Чего это она? Я же пошутил. У Кати задрожала нижняя губа, и вся она вмиг закрылась, перестала лучиться. Наклонилась к Маруське, поцеловала:
– Больше не болей, Солнышко. Прости, но причёска сейчас не получится. Мне на работу надо.
– Кать… – промямлил я. Растерялся, если честно.
Потом она выпрямилась, сверкнула взглядом, будто лазером – как я на две половинки не развалился?
– До свидания, Андрей Викторович! – и рванула к прихожей.
Я опешил – Андрей Викторович? На «вы»? Совсем, что ли?! Нельзя же всё настолько принимать всерьёз?!
– Катя, да в чём дело?! – возмутился я.
Послышался звук распахивающейся двери. Я бросился к выходу из квартиры. Ни её, ни сумки, ни плаща. Я на площадку. Двери лифта закрылись со звоном. Я хлопнул по ним в раздражении ладонью. Крикнул в щель:
– Катя, да я же пошутил! Что за приходы?!
Из-за вычурного дверного полотна на меня выглянула взлохмаченная соседка:
– Чего вы кричите? У меня дети спят. Фамилия Гринальди – ещё не повод вести себя, как в Сицилии.
– Прекрасный повод, – огрызнулся я.
Тут даже Номашки с южноитальянским характером, даром, что Ростов.
За спиной шорхнуло. Я обернулся. С нашего порога Маруська непонимающе смотрела на меня, переступая с ноги на ногу. Хлопнула ресничками и спросила потерянно:
– А Катя где?
Вот и что ей сказать? Я улыбнулся через силу:
– На работу пошла. У неё там задание срочное. Она вспомнила и убежала.
Маруська надулась и поджала губки. Я подошёл к ней, чтобы взять на руки, а дочка вдруг оттолкнула меня и, выпалив:
– Ты плохой! – убежала к себе.
Здрасьте, приехали. Они и обижаться на меня хором будут? Восстание кудряшек?
Я потоптался немного в прихожей, потом пошёл за дочкой. Она сидела в игрушках и делала вид, что меня нет. Пупсом увлеклась.
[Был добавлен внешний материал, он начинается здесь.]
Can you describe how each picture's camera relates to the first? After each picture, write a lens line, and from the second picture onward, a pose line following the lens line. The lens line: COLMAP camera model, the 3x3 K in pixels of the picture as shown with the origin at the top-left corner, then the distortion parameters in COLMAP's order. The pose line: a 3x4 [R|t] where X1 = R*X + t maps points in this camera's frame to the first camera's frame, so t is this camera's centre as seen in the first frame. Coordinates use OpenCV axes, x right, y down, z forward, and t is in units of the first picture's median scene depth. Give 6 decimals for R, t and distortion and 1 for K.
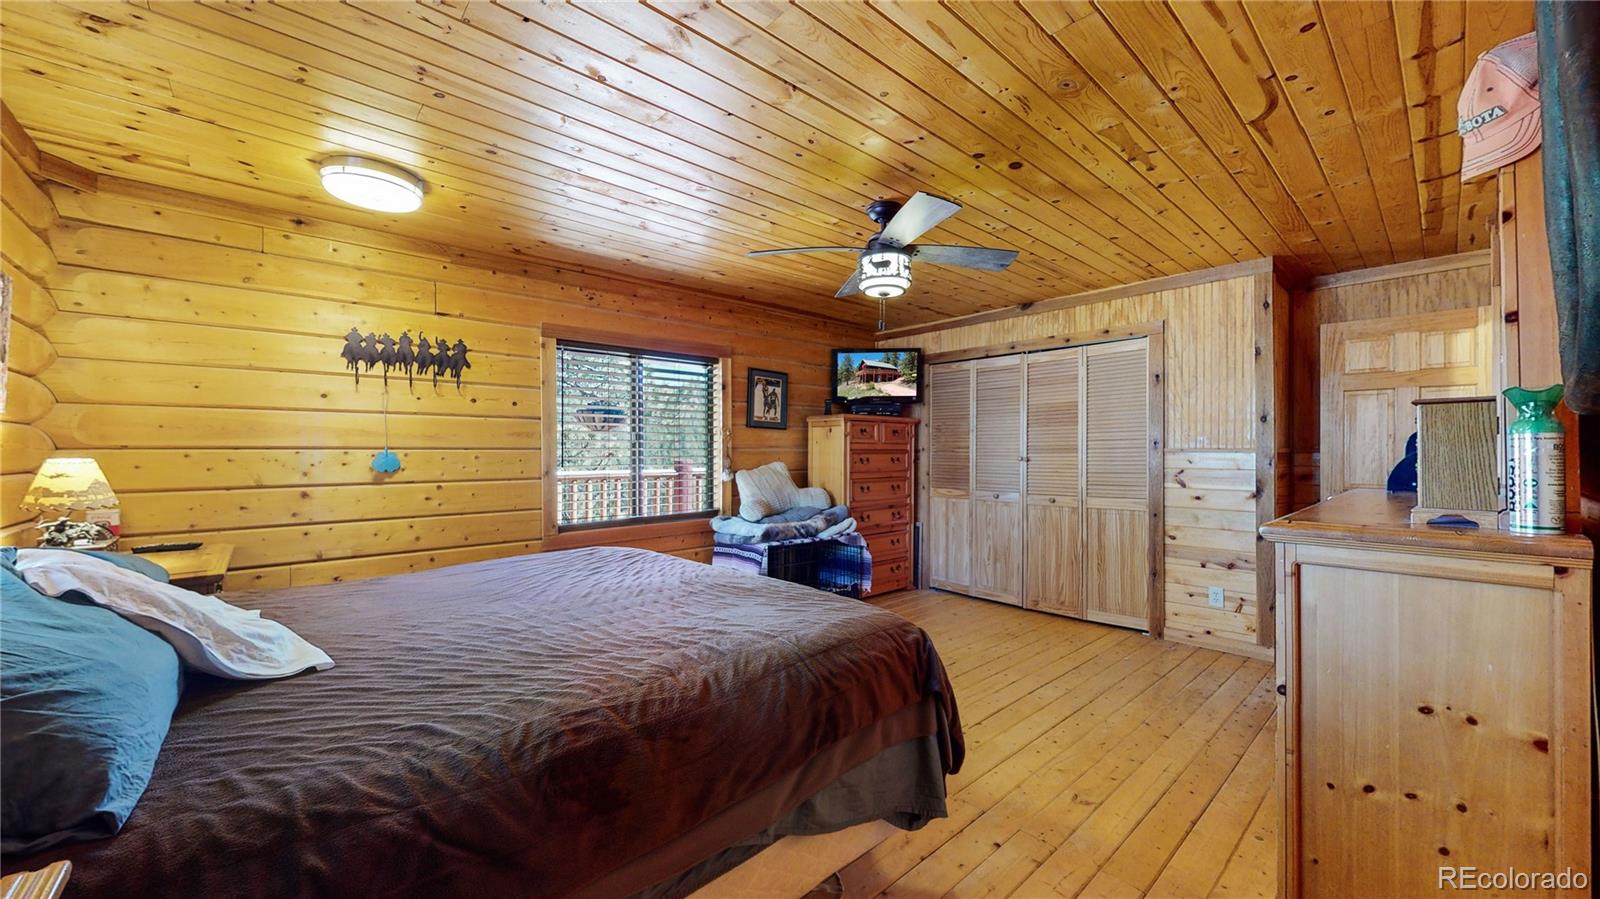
lens RADIAL K [[587.5, 0, 798.4], [0, 587.5, 454.1], [0, 0, 1]] dist [0.001893, 0.000572]
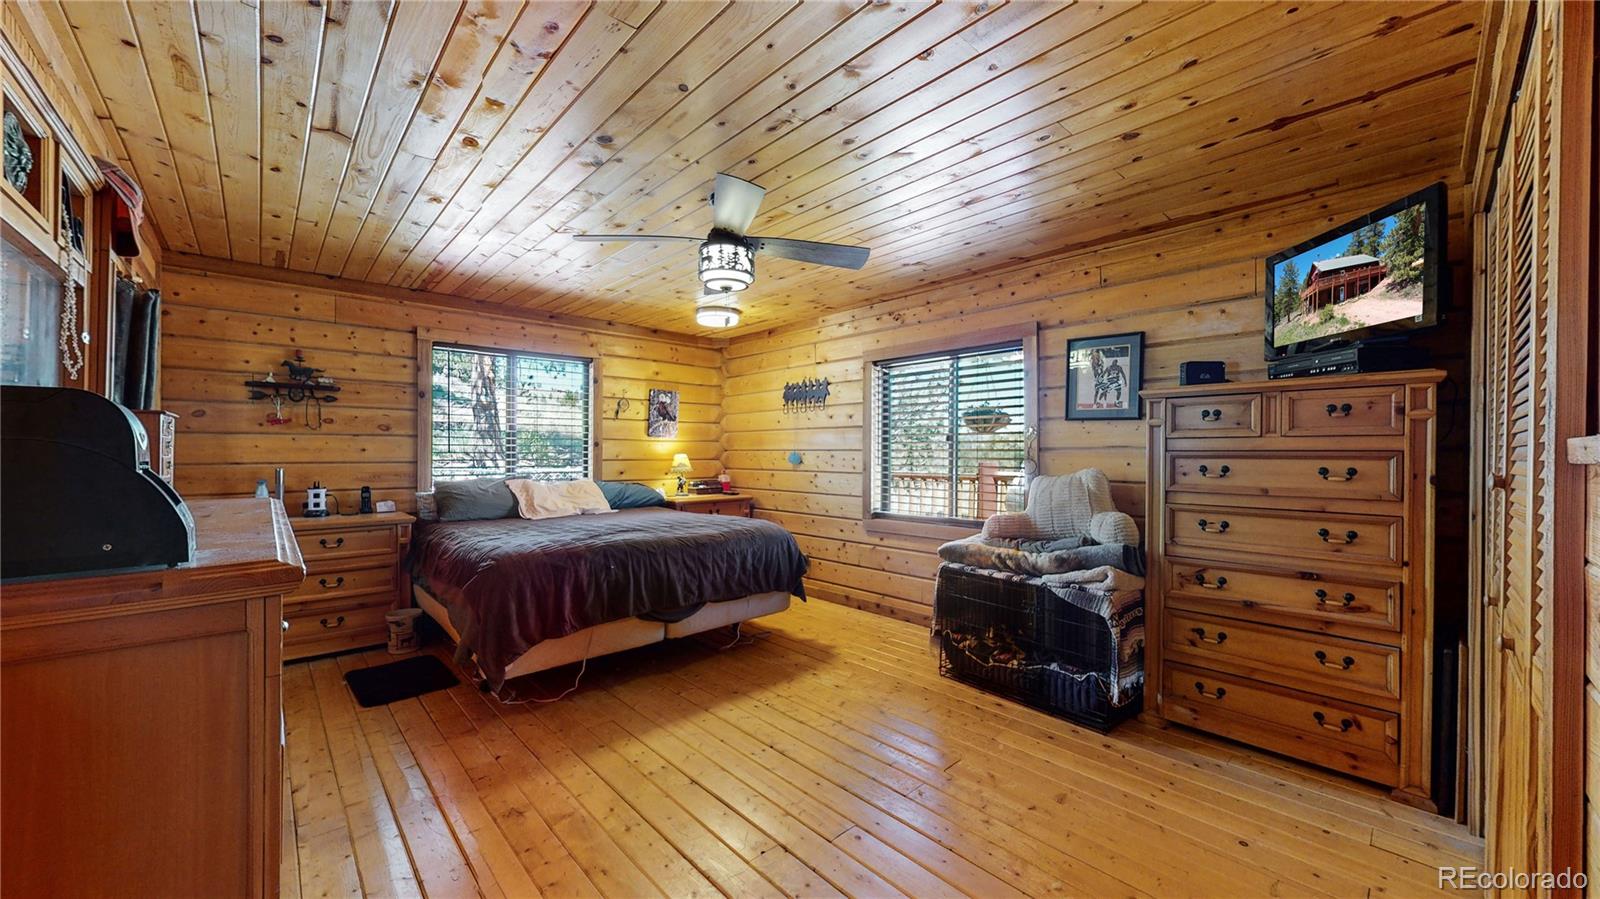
lens RADIAL K [[587.5, 0, 798.1], [0, 587.5, 452.6], [0, 0, 1]] dist [0.001893, 0.000572]
pose [[0.022095, 0.007934, -0.999724, 0.966970], [-0.001420, 0.999968, 0.007905, -0.015679], [0.999755, 0.001244, 0.022106, 0.951062]]
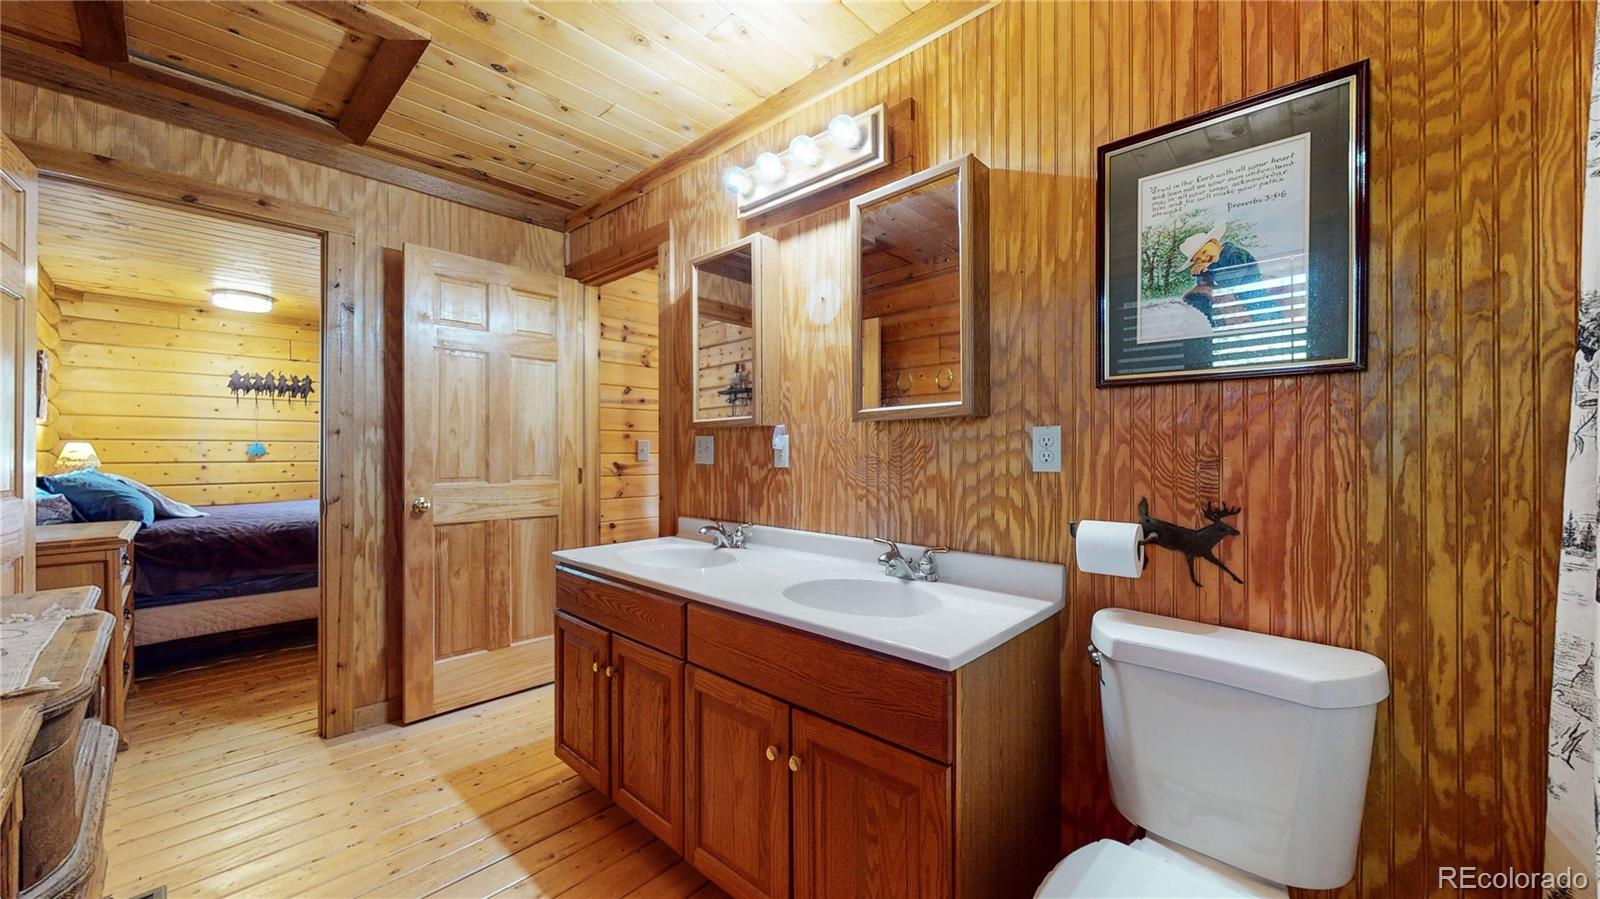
lens RADIAL K [[587.5, 0, 796.0], [0, 587.5, 452.3], [0, 0, 1]] dist [0.001893, 0.000572]
pose [[0.996812, -0.000664, 0.079788, 0.696583], [0.001235, 0.999974, -0.007111, 0.035812], [-0.079781, 0.007187, 0.996786, -0.794756]]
– Эй! – тихонько сказал я и сел рядом на пол. – Ты чего? На тебя бурчалка напала?
Маруська переключилась на коника, раскрыла книжку с умным видом, словно читает, закрыла, снова взяла коника. Ноль внимания. Вот характер!
– Э-эй, – пощекотал я её по спинке, – это же я, твой мапа. Я тебя люблю.
Молчит. Отодвинулась. Да что такое?!
Выдохнул громко. И тут Маруська повернулась ко мне и совершенно с Катиным выражением лица строго заявила:
– Я тебя лублю. Но сейчас ты мине совсем не нлавишься! – и занялась куклой.
Вот так. Получи фашист гранату. А что ждать в переходный возраст? Петиции и ноты протеста?
* * *
«Овертайм в ночные часы»?! То есть он считал, что я «на работе»?! Когда целовал меня? Когда касался меня там… когда прижимал к себе и называл Ромашкой? Когда его ладони наполнялись моей грудью?! Выходит, да…
Сначала я безропотно остаюсь на ночь, чтобы сидеть с его ребёнком, потом иду на презентацию, потом являюсь к нему… Вот он и решил… Но он сравнил меня с проституткой! Он…
Я бежала по улице, и слёзы лились из меня сами. Ранние прохожие оборачивались. Мне было всё равно. Платье путалось в ногах. Сердце разрывалось. Я так этого боялась! Я слишком многое позволила ночью себе! Слишком многое позволила ему! Дыхание перехватило.